The Sacred Heart reminds us that Christ is not God simply appearing as man; He is truly man, just as He is truly God. As Pope Benedict put it, "From the boundless horizon of His love, God entered the limitations of history and of the human condition. He took a body and a heart so that we can contemplate and encounter the infinite in the finite, the invisible and ineffable Mystery in the human Heart of Jesus of Nazareth." In that encounter, we feel the presence of Christ's heart within our own.
We can join Pope Benedict in renewing our devotion to the Sacred Heart by making use of these prayers for June, the month of the Sacred HeartO Sacred Heart of Jesus, have mercy on us!
(Sacred Heart of Jesus statue next to right side altar in St. Mary's Oratory, 
Rockford, Illinois. Photo by Scott P. Richert.)
Twelve Promises of Jesus to Saint Margaret Mary
In the apparitions to St. Margaret Mary Alacoque, Jesus gives these twelve promises for those who are devoted to His Sacred Heart.
  1. I will give them all the graces necessary for their state of life.
  2. I will establish peace in their families.
  3. I will console them in all their troubles.
  4. They shall find in My Heart an assured refuge during life and especially at the hour of their death.
  5. I will pour abundant blessings on all their undertakings.
  6. Sinners shall find in My Heart the source of an infinite ocean of mercy.
  7. Tepid souls shall become fervent.
  8. Fervent souls shall speedily rise to great perfection.

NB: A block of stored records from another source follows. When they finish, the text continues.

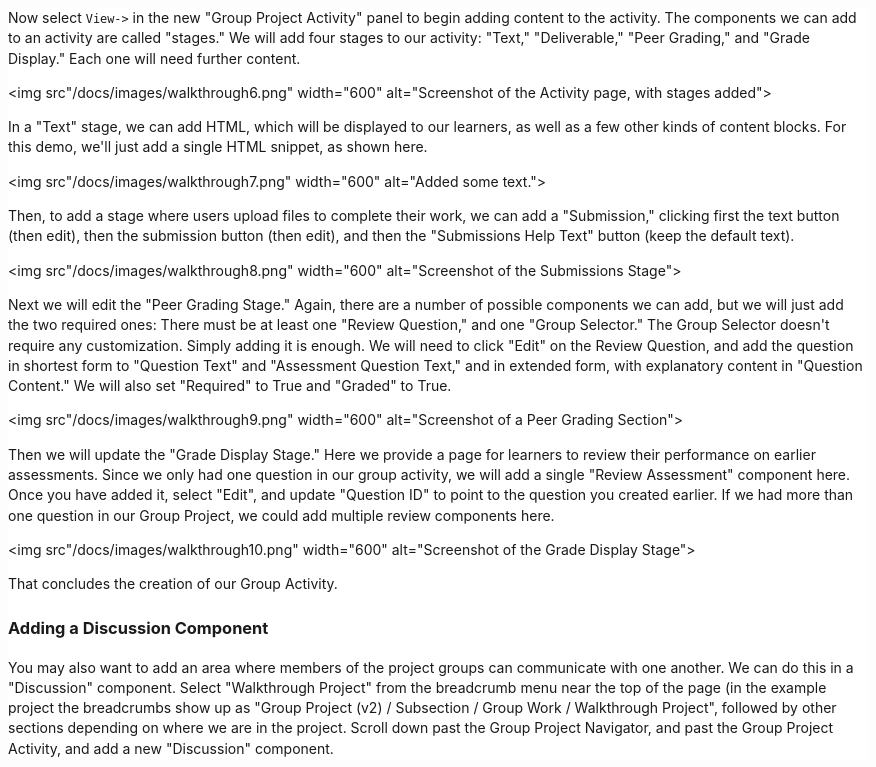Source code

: Now select `View->` in the new "Group Project Activity" panel to begin adding content to the activity.  The components
we can add to an activity are called "stages."  We will add four stages to our activity: "Text," "Deliverable," "Peer
Grading," and "Grade Display."  Each one will need further content.

<img src"/docs/images/walkthrough6.png" width="600" alt="Screenshot of the Activity page, with stages added">

In a "Text" stage, we can add HTML, which will be displayed to our learners, as well as a few other kinds of content
blocks.  For this demo, we'll just add a single HTML snippet, as shown here.

<img src"/docs/images/walkthrough7.png" width="600" alt="Added some text.">


Then, to add a stage where users upload files to complete their work, we can add a "Submission," clicking first the
text button (then edit), then the submission button (then edit), and then the "Submissions Help Text" button (keep the
default text).

<img src"/docs/images/walkthrough8.png" width="600" alt="Screenshot of the Submissions Stage">

Next we will edit the "Peer Grading Stage."  Again, there are a number of possible components we can add, but we will
just add the two required ones:  There must be at least one "Review Question," and one "Group Selector."  The Group
Selector doesn't require any customization.  Simply adding it is enough.  We will need to click "Edit" on the Review
Question, and add the question in shortest form to "Question Text" and "Assessment Question Text," and in extended
form, with explanatory content in "Question Content."  We will also set "Required" to True and "Graded" to True.

<img src"/docs/images/walkthrough9.png" width="600" alt="Screenshot of a Peer Grading Section">

Then we will update the "Grade Display Stage."  Here we provide a page for learners to review their performance on
earlier assessments.  Since we only had one question in our group activity, we will add a single "Review Assessment"
component here.  Once you have added it, select "Edit", and update "Question ID" to point to the question you created
earlier.  If we had more than one question in our Group Project, we could add multiple review components here.

<img src"/docs/images/walkthrough10.png" width="600" alt="Screenshot of the Grade Display Stage">

That concludes the creation of our Group Activity.


### Adding a Discussion Component

You may also want to add an area where members of the project groups can communicate with one another.  We can do this
in a "Discussion" component.  Select "Walkthrough Project" from the breadcrumb menu near the top of the page (in
the example project the breadcrumbs show up as "Group Project (v2) / Subsection / Group Work / Walkthrough Project",
followed by other sections depending on where we are in the project.  Scroll down past the Group Project Navigator, and
past the Group Project Activity, and add a new "Discussion" component.
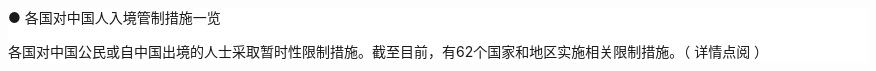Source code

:   ●
 </strong>
 各国对中国人入境管制措施一览
</h3>
<p>
 各国对中国公民或自中国出境的人士采取暂时性限制措施。截至目前，有62个国家和地区实施相关限制措施。（
 <ok href="https://www.epochtimes.com/gb/20/2/2/n11838726.htm">
  详情点阅
 </ok>
 ）
</p>
<h4>
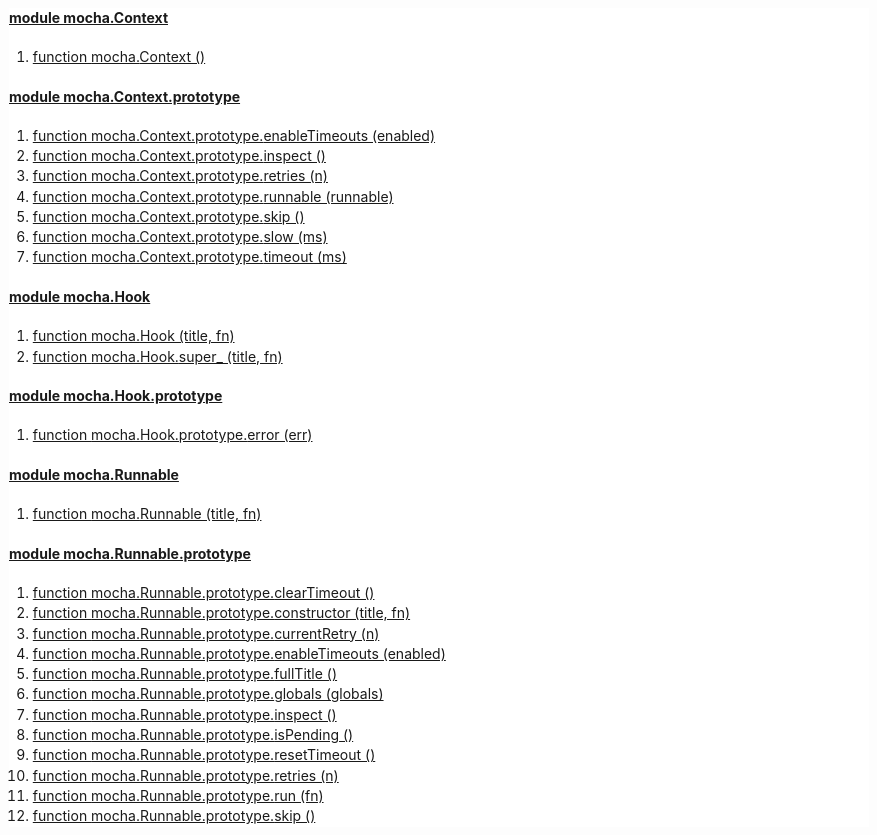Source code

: #### [module mocha.Context](#apidoc.module.mocha.Context)
1.  [function <span class="apidocSignatureSpan">mocha.</span>Context ()](#apidoc.element.mocha.Context.Context)

#### [module mocha.Context.prototype](#apidoc.module.mocha.Context.prototype)
1.  [function <span class="apidocSignatureSpan">mocha.Context.prototype.</span>enableTimeouts (enabled)](#apidoc.element.mocha.Context.prototype.enableTimeouts)
1.  [function <span class="apidocSignatureSpan">mocha.Context.prototype.</span>inspect ()](#apidoc.element.mocha.Context.prototype.inspect)
1.  [function <span class="apidocSignatureSpan">mocha.Context.prototype.</span>retries (n)](#apidoc.element.mocha.Context.prototype.retries)
1.  [function <span class="apidocSignatureSpan">mocha.Context.prototype.</span>runnable (runnable)](#apidoc.element.mocha.Context.prototype.runnable)
1.  [function <span class="apidocSignatureSpan">mocha.Context.prototype.</span>skip ()](#apidoc.element.mocha.Context.prototype.skip)
1.  [function <span class="apidocSignatureSpan">mocha.Context.prototype.</span>slow (ms)](#apidoc.element.mocha.Context.prototype.slow)
1.  [function <span class="apidocSignatureSpan">mocha.Context.prototype.</span>timeout (ms)](#apidoc.element.mocha.Context.prototype.timeout)

#### [module mocha.Hook](#apidoc.module.mocha.Hook)
1.  [function <span class="apidocSignatureSpan">mocha.</span>Hook (title, fn)](#apidoc.element.mocha.Hook.Hook)
1.  [function <span class="apidocSignatureSpan">mocha.Hook.</span>super_ (title, fn)](#apidoc.element.mocha.Hook.super_)

#### [module mocha.Hook.prototype](#apidoc.module.mocha.Hook.prototype)
1.  [function <span class="apidocSignatureSpan">mocha.Hook.prototype.</span>error (err)](#apidoc.element.mocha.Hook.prototype.error)

#### [module mocha.Runnable](#apidoc.module.mocha.Runnable)
1.  [function <span class="apidocSignatureSpan">mocha.</span>Runnable (title, fn)](#apidoc.element.mocha.Runnable.Runnable)

#### [module mocha.Runnable.prototype](#apidoc.module.mocha.Runnable.prototype)
1.  [function <span class="apidocSignatureSpan">mocha.Runnable.prototype.</span>clearTimeout ()](#apidoc.element.mocha.Runnable.prototype.clearTimeout)
1.  [function <span class="apidocSignatureSpan">mocha.Runnable.prototype.</span>constructor (title, fn)](#apidoc.element.mocha.Runnable.prototype.constructor)
1.  [function <span class="apidocSignatureSpan">mocha.Runnable.prototype.</span>currentRetry (n)](#apidoc.element.mocha.Runnable.prototype.currentRetry)
1.  [function <span class="apidocSignatureSpan">mocha.Runnable.prototype.</span>enableTimeouts (enabled)](#apidoc.element.mocha.Runnable.prototype.enableTimeouts)
1.  [function <span class="apidocSignatureSpan">mocha.Runnable.prototype.</span>fullTitle ()](#apidoc.element.mocha.Runnable.prototype.fullTitle)
1.  [function <span class="apidocSignatureSpan">mocha.Runnable.prototype.</span>globals (globals)](#apidoc.element.mocha.Runnable.prototype.globals)
1.  [function <span class="apidocSignatureSpan">mocha.Runnable.prototype.</span>inspect ()](#apidoc.element.mocha.Runnable.prototype.inspect)
1.  [function <span class="apidocSignatureSpan">mocha.Runnable.prototype.</span>isPending ()](#apidoc.element.mocha.Runnable.prototype.isPending)
1.  [function <span class="apidocSignatureSpan">mocha.Runnable.prototype.</span>resetTimeout ()](#apidoc.element.mocha.Runnable.prototype.resetTimeout)
1.  [function <span class="apidocSignatureSpan">mocha.Runnable.prototype.</span>retries (n)](#apidoc.element.mocha.Runnable.prototype.retries)
1.  [function <span class="apidocSignatureSpan">mocha.Runnable.prototype.</span>run (fn)](#apidoc.element.mocha.Runnable.prototype.run)
1.  [function <span class="apidocSignatureSpan">mocha.Runnable.prototype.</span>skip ()](#apidoc.element.mocha.Runnable.prototype.skip)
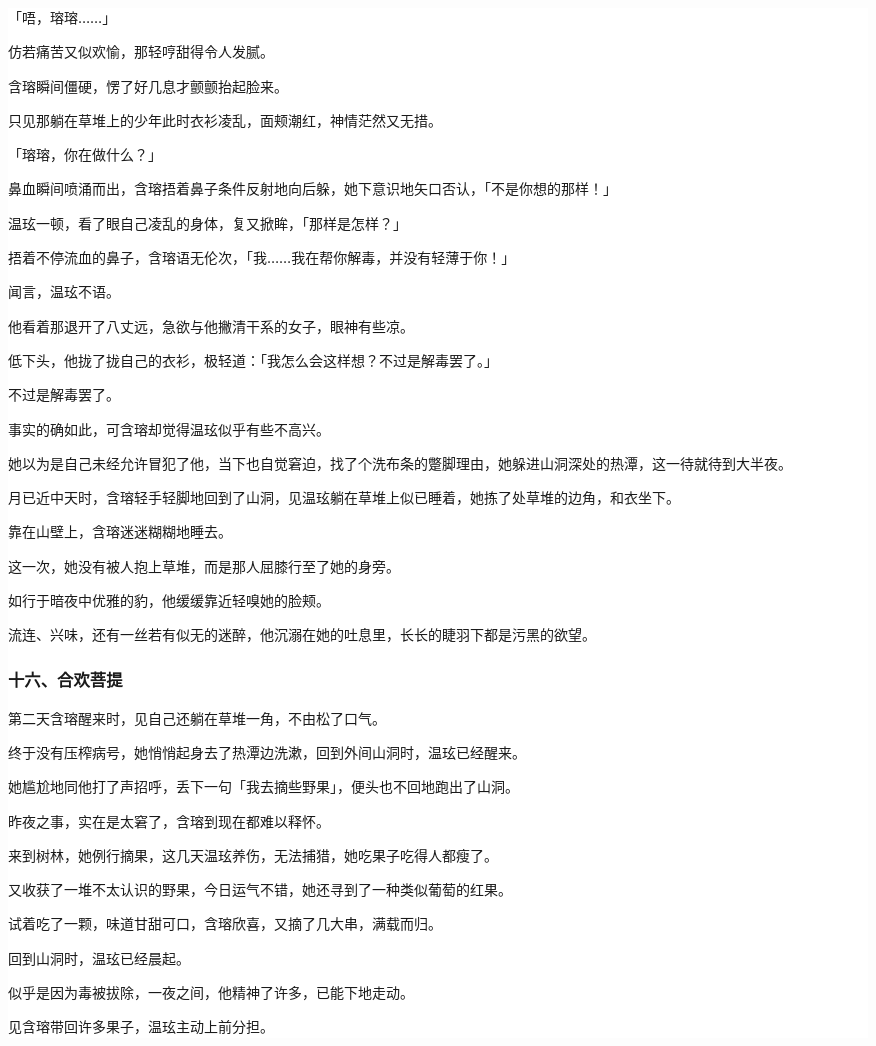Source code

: 「唔，瑢瑢……」

仿若痛苦又似欢愉，那轻哼甜得令人发腻。

含瑢瞬间僵硬，愣了好几息才颤颤抬起脸来。

只见那躺在草堆上的少年此时衣衫凌乱，面颊潮红，神情茫然又无措。

「瑢瑢，你在做什么？」

鼻血瞬间喷涌而出，含瑢捂着鼻子条件反射地向后躲，她下意识地矢口否认，「不是你想的那样！」

温玹一顿，看了眼自己凌乱的身体，复又掀眸，「那样是怎样？」

捂着不停流血的鼻子，含瑢语无伦次，「我……我在帮你解毒，并没有轻薄于你！」

闻言，温玹不语。

他看着那退开了八丈远，急欲与他撇清干系的女子，眼神有些凉。

低下头，他拢了拢自己的衣衫，极轻道：「我怎么会这样想？不过是解毒罢了。」

不过是解毒罢了。

事实的确如此，可含瑢却觉得温玹似乎有些不高兴。

她以为是自己未经允许冒犯了他，当下也自觉窘迫，找了个洗布条的蹩脚理由，她躲进山洞深处的热潭，这一待就待到大半夜。

月已近中天时，含瑢轻手轻脚地回到了山洞，见温玹躺在草堆上似已睡着，她拣了处草堆的边角，和衣坐下。

靠在山壁上，含瑢迷迷糊糊地睡去。

这一次，她没有被人抱上草堆，而是那人屈膝行至了她的身旁。

如行于暗夜中优雅的豹，他缓缓靠近轻嗅她的脸颊。

流连、兴味，还有一丝若有似无的迷醉，他沉溺在她的吐息里，长长的睫羽下都是污黑的欲望。

### **十六、合欢菩提**

第二天含瑢醒来时，见自己还躺在草堆一角，不由松了口气。

终于没有压榨病号，她悄悄起身去了热潭边洗漱，回到外间山洞时，温玹已经醒来。

她尴尬地同他打了声招呼，丢下一句「我去摘些野果」，便头也不回地跑出了山洞。

昨夜之事，实在是太窘了，含瑢到现在都难以释怀。

来到树林，她例行摘果，这几天温玹养伤，无法捕猎，她吃果子吃得人都瘦了。

又收获了一堆不太认识的野果，今日运气不错，她还寻到了一种类似葡萄的红果。

试着吃了一颗，味道甘甜可口，含瑢欣喜，又摘了几大串，满载而归。

回到山洞时，温玹已经晨起。

似乎是因为毒被拔除，一夜之间，他精神了许多，已能下地走动。

见含瑢带回许多果子，温玹主动上前分担。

  9. I will bless the homes where an image of My Heart shall be exposed and honored.
  10. I will give to priests the power of touching the most hardened hearts.
  11. Those who propagate this devotion shall have their names written in My Heart, never to be effaced.
  12. The all-powerful love of My Heart will grant to all those who shall receive Communion on the First Friday of nine consecutive months the grace of final repentance; they shall not die under my displeasure, nor without receiving their Sacraments; My heart shall be their assured refuge at that last hour.